AIM OF THE EXERCISE: If an entry includes an image, drop the image and copy the rest verbatim.

++++ RECORDS PROVIDED

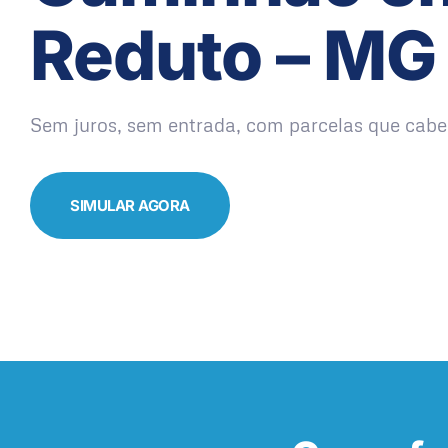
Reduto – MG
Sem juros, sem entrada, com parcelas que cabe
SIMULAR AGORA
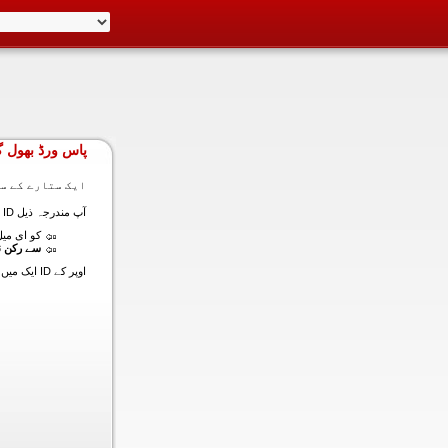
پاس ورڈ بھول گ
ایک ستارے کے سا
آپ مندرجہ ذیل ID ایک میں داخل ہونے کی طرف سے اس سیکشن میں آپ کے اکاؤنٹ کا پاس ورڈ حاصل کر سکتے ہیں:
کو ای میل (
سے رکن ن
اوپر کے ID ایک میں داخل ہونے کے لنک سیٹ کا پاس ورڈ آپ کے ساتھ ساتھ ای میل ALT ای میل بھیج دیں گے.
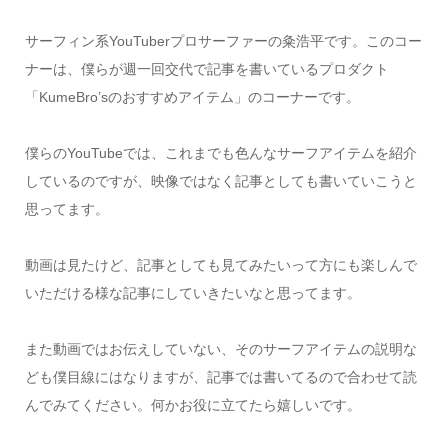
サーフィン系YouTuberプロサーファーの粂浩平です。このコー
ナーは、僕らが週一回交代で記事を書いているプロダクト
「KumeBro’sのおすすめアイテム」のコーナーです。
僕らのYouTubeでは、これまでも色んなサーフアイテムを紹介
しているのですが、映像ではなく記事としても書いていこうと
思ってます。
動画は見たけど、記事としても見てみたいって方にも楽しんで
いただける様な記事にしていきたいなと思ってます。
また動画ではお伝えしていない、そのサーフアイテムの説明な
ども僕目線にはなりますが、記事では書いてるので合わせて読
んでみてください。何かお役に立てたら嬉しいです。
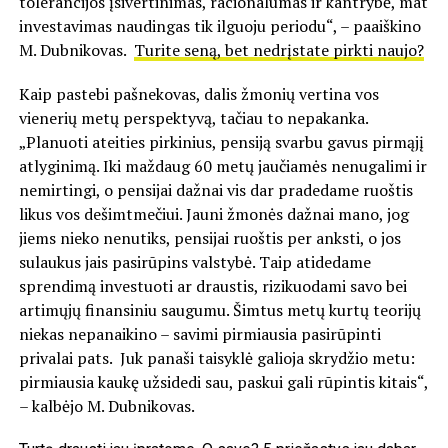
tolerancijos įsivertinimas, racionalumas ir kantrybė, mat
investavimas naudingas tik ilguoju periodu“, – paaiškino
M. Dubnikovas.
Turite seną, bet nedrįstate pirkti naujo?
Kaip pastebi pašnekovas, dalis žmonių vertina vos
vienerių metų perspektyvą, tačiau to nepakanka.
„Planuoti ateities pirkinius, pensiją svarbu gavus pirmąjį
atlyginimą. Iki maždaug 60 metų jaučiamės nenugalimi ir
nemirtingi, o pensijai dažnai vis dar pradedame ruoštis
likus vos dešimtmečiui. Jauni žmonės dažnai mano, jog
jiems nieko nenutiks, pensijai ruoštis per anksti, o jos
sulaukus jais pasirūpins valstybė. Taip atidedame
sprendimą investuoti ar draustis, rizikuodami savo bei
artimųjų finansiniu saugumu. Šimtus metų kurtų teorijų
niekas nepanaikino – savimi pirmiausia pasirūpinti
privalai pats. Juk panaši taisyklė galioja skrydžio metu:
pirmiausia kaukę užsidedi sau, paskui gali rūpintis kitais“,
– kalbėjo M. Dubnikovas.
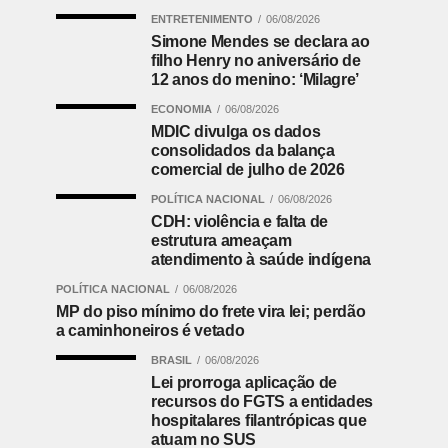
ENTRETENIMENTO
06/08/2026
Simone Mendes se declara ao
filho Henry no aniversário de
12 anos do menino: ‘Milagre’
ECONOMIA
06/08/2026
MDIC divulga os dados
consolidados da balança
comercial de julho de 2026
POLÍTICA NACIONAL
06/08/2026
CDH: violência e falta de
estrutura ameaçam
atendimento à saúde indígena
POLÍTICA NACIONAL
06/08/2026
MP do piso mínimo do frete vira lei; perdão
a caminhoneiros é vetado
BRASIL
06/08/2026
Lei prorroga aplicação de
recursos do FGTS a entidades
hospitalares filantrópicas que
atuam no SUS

++++++++

SOLVED PROBLEM:
Reduto – MG
Sem juros, sem entrada, com parcelas que cabe
SIMULAR AGORA
پاس ورڈ بھول گ
ایک ستارے کے سا
آپ مندرجہ ذیل ID ایک میں داخل ہونے کی طرف سے اس سیکشن میں آپ کے اکاؤنٹ کا پاس ورڈ حاصل کر سکتے ہیں:
کو ای میل (
سے رکن ن
اوپر کے ID ایک میں داخل ہونے کے لنک سیٹ کا پاس ورڈ آپ کے ساتھ ساتھ ای میل ALT ای میل بھیج دیں گے.
サーフィン系YouTuberプロサーファーの粂浩平です。このコー
ナーは、僕らが週一回交代で記事を書いているプロダクト
「KumeBro’sのおすすめアイテム」のコーナーです。
僕らのYouTubeでは、これまでも色んなサーフアイテムを紹介
しているのですが、映像ではなく記事としても書いていこうと
思ってます。
動画は見たけど、記事としても見てみたいって方にも楽しんで
いただける様な記事にしていきたいなと思ってます。
また動画ではお伝えしていない、そのサーフアイテムの説明な
ども僕目線にはなりますが、記事では書いてるので合わせて読
んでみてください。何かお役に立てたら嬉しいです。
tolerancijos įsivertinimas, racionalumas ir kantrybė, mat
investavimas naudingas tik ilguoju periodu“, – paaiškino
M. Dubnikovas.
Turite seną, bet nedrįstate pirkti naujo?
Kaip pastebi pašnekovas, dalis žmonių vertina vos
vienerių metų perspektyvą, tačiau to nepakanka.
„Planuoti ateities pirkinius, pensiją svarbu gavus pirmąjį
atlyginimą. Iki maždaug 60 metų jaučiamės nenugalimi ir
nemirtingi, o pensijai dažnai vis dar pradedame ruoštis
likus vos dešimtmečiui. Jauni žmonės dažnai mano, jog
jiems nieko nenutiks, pensijai ruoštis per anksti, o jos
sulaukus jais pasirūpins valstybė. Taip atidedame
sprendimą investuoti ar draustis, rizikuodami savo bei
artimųjų finansiniu saugumu. Šimtus metų kurtų teorijų
niekas nepanaikino – savimi pirmiausia pasirūpinti
privalai pats. Juk panaši taisyklė galioja skrydžio metu:
pirmiausia kaukę užsidedi sau, paskui gali rūpintis kitais“,
– kalbėjo M. Dubnikovas.
ENTRETENIMENTO
06/08/2026
Simone Mendes se declara ao
filho Henry no aniversário de
12 anos do menino: ‘Milagre’
ECONOMIA
06/08/2026
MDIC divulga os dados
consolidados da balança
comercial de julho de 2026
POLÍTICA NACIONAL
06/08/2026
CDH: violência e falta de
estrutura ameaçam
atendimento à saúde indígena
POLÍTICA NACIONAL
06/08/2026
MP do piso mínimo do frete vira lei; perdão
a caminhoneiros é vetado
BRASIL
06/08/2026
Lei prorroga aplicação de
recursos do FGTS a entidades
hospitalares filantrópicas que
atuam no SUS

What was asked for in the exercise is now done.